Mas o contrário também é verdadeiro. Patrícia ressalta que o aprofundamento por parte das ciências da saúde sobre o lugar da espiritualidade no processo terapêutico já vem de longa data. “É um campo de estudo bem estabelecido, mas ainda desconhecido para boa parte dos médicos, psicólogos e enfermeiros”, afirma a pesquisadora.
“As pesquisas têm demonstrado o quanto a espiritualidade e a religiosidade está associada a resultados positivos em saúde, bem como a resultados negativos. Justamente porque fazem bem ou mal, são fatores que devem ser levados em consideração pelos profissionais de saúde. Deveríamos minimamente saber lidar com isso, e o que vemos muitas vezes é um hiato”, comenta Patrícia. “A espiritualidade é uma dimensão como qualquer outra do ser humano, que precisa de atenção. É uma dimensão constituinte da subjetividade”.
Diferenciações importantes
A diferenciação entre relações de acompanhamento espiritual – ou direção espiritual, ou paternidade/maternidade espiritual – e processos psicoterapêuticos é significativa. Não há por que pensar que a psicoterapia seja uma espécie de acompanhamento espiritual secularizado, ou, ao contrário, que o acompanhamento espiritual seja uma psicoterapia confessional.

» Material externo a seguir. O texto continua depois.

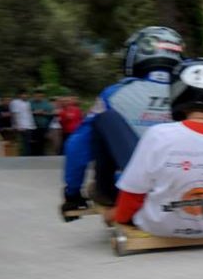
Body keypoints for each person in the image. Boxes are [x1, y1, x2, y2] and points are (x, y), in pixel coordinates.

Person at [102, 58, 203, 238]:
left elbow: (133, 193)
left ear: (178, 91)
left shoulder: (158, 134)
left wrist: (118, 217)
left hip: (157, 227)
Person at [61, 26, 184, 216]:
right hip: (190, 186)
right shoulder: (194, 93)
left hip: (137, 190)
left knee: (101, 122)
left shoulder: (115, 94)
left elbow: (77, 146)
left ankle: (110, 194)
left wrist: (72, 193)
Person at [9, 90, 36, 156]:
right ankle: (20, 156)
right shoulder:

“O antagonismo entre ciência e religião é algo típico do século XIX, que já foi bastante derrubado, mas que de alguma forma ainda persiste”, afirma Patrícia. “A grande questão é desmistificar essa ideia e estabelecer um diálogo. A psicologia é uma coisa e a religião é outra”.

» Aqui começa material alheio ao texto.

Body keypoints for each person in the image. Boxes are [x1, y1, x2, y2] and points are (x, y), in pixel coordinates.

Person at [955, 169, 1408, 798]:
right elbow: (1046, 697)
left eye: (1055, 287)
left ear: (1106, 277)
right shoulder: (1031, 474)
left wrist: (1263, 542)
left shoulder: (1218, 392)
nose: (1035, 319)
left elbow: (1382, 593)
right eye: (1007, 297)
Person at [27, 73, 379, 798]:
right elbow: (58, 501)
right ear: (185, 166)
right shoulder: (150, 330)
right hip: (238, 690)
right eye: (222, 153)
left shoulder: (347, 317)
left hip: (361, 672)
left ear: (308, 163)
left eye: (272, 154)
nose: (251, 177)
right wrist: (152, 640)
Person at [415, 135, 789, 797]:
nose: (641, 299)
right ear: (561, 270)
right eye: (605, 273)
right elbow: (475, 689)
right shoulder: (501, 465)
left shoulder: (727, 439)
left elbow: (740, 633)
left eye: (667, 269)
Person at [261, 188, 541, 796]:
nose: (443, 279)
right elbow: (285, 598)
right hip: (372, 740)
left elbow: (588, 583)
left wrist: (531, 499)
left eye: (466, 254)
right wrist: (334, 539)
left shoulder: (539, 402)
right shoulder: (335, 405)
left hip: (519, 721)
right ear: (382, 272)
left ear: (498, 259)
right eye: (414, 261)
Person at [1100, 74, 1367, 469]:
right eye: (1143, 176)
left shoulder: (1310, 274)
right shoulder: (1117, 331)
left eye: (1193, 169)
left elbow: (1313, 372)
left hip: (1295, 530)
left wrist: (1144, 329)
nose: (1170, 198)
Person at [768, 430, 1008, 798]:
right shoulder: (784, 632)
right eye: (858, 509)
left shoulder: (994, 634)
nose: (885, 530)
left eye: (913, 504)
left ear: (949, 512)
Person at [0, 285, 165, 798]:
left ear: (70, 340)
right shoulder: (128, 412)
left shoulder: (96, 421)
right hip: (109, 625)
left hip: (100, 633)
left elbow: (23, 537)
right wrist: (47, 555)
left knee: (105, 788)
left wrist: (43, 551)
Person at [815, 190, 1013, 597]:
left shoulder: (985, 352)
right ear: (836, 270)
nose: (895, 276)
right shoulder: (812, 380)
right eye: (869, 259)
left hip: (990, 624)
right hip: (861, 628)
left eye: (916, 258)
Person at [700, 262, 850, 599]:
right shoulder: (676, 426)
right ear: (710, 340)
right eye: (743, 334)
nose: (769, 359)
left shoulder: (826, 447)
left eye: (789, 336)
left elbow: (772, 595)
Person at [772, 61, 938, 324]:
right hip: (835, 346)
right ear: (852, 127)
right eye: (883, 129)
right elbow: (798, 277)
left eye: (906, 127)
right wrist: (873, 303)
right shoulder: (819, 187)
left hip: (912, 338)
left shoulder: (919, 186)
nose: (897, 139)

“A importância do acompanhamento espiritual, para quem vive uma experiência religiosa, é que se trata de um processo de discernimento à luz de uma tradição sapiencial, constituída ao longo da caminhada de um povo”, explica Cedric. “Eu me insiro numa comunidade, em seu modo específico de perceber a vida, a partir da sua sabedoria acumulada que se transmite como tradição através de alguém que caminha junto comigo, numa função mais fraterna do que profissional”.
“O processo terapêutico não passa por essa dimensão, mas parte de um olhar científico, podendo a partir de descobertas empíricas lançar luzes sobre alguns padrões de comportamento”, diz ele. “Por outro lado, precisamente por conta de sua dimensão fraterna e comunitária, o acompanhamento espiritual, quando bem feito, pode despertar um autoconhecimento e uma abertura ao outro muito mais profundos, no âmbito de uma sensibilidade sapiencial que não pertence ao âmbito da psicologia”.
Desarmar as armadilhas
Assim, na complementaridade entre os dois processos, muitas armadilhas podem ser desarmadas. Se a dimensão espiritual contribui para que a psicologia amplie o seu olhar e não se considere detentora do conhecimento do mecanismo pelo qual funcionamos, a psicoterapia pode ajudar a identificar desvios na experiência religiosa.
Mesmo do ponto de vista dos estudos das ciências da saúde, a diferença entre resultados bons e ruins da integração da espiritualidade no processo terapêutico se relaciona com experiências positivas ou negativas da religiosidade. Uma coisa é quando a espiritualidade é uma dimensão que oferece luz para direcionar a vida da pessoa; outra, quando se trata de práticas assumidas com vistas a um bem secundário, por razões de medo ou de culpa, por exemplo.
“Essa diferenciação aparece mais no contexto terapêutico do que no contexto religioso. São olhares que um terapeuta pode identificar”, destaca Patrícia. Além disso, a psicoterapia pode ajudar a reconhecer relações abusivas no processo de acompanhamento espiritual, que pode se prestar a processos sutis de manipulação da consciência.
“Um desafio muito grande no acompanhamento espiritual é a escolha desse acompanhante”, afirma Cedric. “Nem toda pessoa, mesmo que ocupe um posto na hierarquia de determinada religião, é qualificada para fazer esse processo. Há pessoas que se colocam nesse espaço fazendo dele não um processo saudável, mas um caminho de alienação profunda, causando inclusive muitos danos psicológicos, que depois terão de ser tratados na terapia”.